Powiedział, że w jego wiosce byli ludzie, którzy praktykowali Falun Dafa i zrobili coś, co go obraziło. Zapytałam: „Czy w szkole wszyscy uczniowie uczeni przez tego samego nauczyciela otrzymują maksymalne wyniki?”. Nie odpowiedział. Po chwili pauzy delikatnie wyjaśniłam mu prawdę stojącą za zainscenizowanym „samospaleniem na placu Tiananmen” i fałszywymi „1400 przypadkami”, a także kilka podstawowych faktów na temat Falun Dafa. Powiedziałam: „Czy wiesz, dlaczego KPCh prześladuje Falun Dafa? Ponieważ Falun Dafa naucza Prawdy, Życzliwości i Cierpliwości, podczas gdy KPCh promuje fałsz, zło i walkę. Dlatego nie może tolerować Falun Dafa i desperacko chce je wyeliminować”.

Kiedy mówiłam, kilkakrotnie sięgnął do kieszeni po telefon, ale za każdym razem go odkładał. W końcu wyciągnął rękę i wyglądał na zrelaksowanego. Wiedziałam, że zrozumiał prawdę. Powiedziałam: „Życie jest często pełne trudności. Kiedy napotykasz trudności, pamiętaj, aby powiedzieć: „Falun Dafa jest dobre; Prawda-Życzliwość-Cierpliwość są dobre”. To może pomóc ci uniknąć nieszczęść i zamienić nieszczęście w błogosławieństwo”. Pomachałam mu na pożegnanie i zobaczyłam, że sprzedawcy po obu stronach drogi byli zajęci swoimi sprawami, jakby nic się nie stało.
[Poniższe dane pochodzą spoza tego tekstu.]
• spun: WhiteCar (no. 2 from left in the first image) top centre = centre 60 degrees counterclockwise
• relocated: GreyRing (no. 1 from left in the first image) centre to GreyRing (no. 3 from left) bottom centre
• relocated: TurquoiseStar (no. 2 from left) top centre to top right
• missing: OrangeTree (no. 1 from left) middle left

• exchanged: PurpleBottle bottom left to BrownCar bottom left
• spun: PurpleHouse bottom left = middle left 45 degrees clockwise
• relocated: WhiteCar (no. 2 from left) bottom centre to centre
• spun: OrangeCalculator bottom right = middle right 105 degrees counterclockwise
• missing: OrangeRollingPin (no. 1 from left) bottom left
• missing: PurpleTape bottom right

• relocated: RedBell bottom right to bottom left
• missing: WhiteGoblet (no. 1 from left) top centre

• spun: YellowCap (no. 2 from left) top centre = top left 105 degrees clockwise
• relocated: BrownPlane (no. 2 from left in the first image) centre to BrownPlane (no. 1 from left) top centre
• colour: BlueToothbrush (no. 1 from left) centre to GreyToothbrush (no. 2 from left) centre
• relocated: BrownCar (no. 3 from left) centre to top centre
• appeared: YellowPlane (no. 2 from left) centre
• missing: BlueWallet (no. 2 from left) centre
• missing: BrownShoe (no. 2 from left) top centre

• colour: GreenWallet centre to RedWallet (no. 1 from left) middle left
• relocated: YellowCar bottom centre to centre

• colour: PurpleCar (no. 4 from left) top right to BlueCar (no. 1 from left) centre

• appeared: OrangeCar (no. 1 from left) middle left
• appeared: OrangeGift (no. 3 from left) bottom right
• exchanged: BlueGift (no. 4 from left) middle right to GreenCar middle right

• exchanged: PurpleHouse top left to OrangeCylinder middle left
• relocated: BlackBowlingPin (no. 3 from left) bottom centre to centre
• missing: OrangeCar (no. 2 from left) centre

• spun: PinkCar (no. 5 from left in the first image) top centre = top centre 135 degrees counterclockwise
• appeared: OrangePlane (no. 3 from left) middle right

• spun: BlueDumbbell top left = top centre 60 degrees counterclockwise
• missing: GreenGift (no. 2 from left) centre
Pewnego dnia, kiedy wyjaśniałam prawdę na targu, nagle zaczął padać deszcz. Szłam dalej i zauważyłam kobietę sprzedającą melony. Powiedziałam: „Pracujesz tak ciężko!”. Odpowiedziała: „Miejscy inspektorzy nie przyjechali dzisiaj, więc mogę tu sprzedawać”. Powiedziałam: „Rolnikom nie jest łatwo przyjechać do miasta i spróbować zarobić trochę pieniędzy”. Zgodziła się: „Tak, to społeczeństwo naprawdę jest do niczego”. Zapytałam: „Czy słyszałaś o odejściu z KPCh, aby zachować bezpieczeństwo?”. Powiedziała: „Właśnie teraz kobieta dała mi amulet Falun Dafa”. Mówiąc to, otworzyła pudełko i pokazała mi je. Powiedziałam: „Masz naprawdę dużo szczęścia. Czy wiesz, dlaczego ludzie odchodzą z KPCh?”. Powiedziała, że nie wie. Wyjaśniłam, czym jest Falun Dafa i o prześladowaniach. Słuchała uważnie. Wielokrotnie mi dziękowała i powiedziała, że teraz rozumie.

Przed wyjściem dałam jej broszurę wyjaśniającą prawdę, którą ostrożnie włożyła do pudełka. Powiedziałam: „Powiedz to również swojej rodzinie, aby wszyscy mogli zrozumieć prawdę i otrzymać błogosławieństwa”. Odpowiedziała głośno: „Tak!”.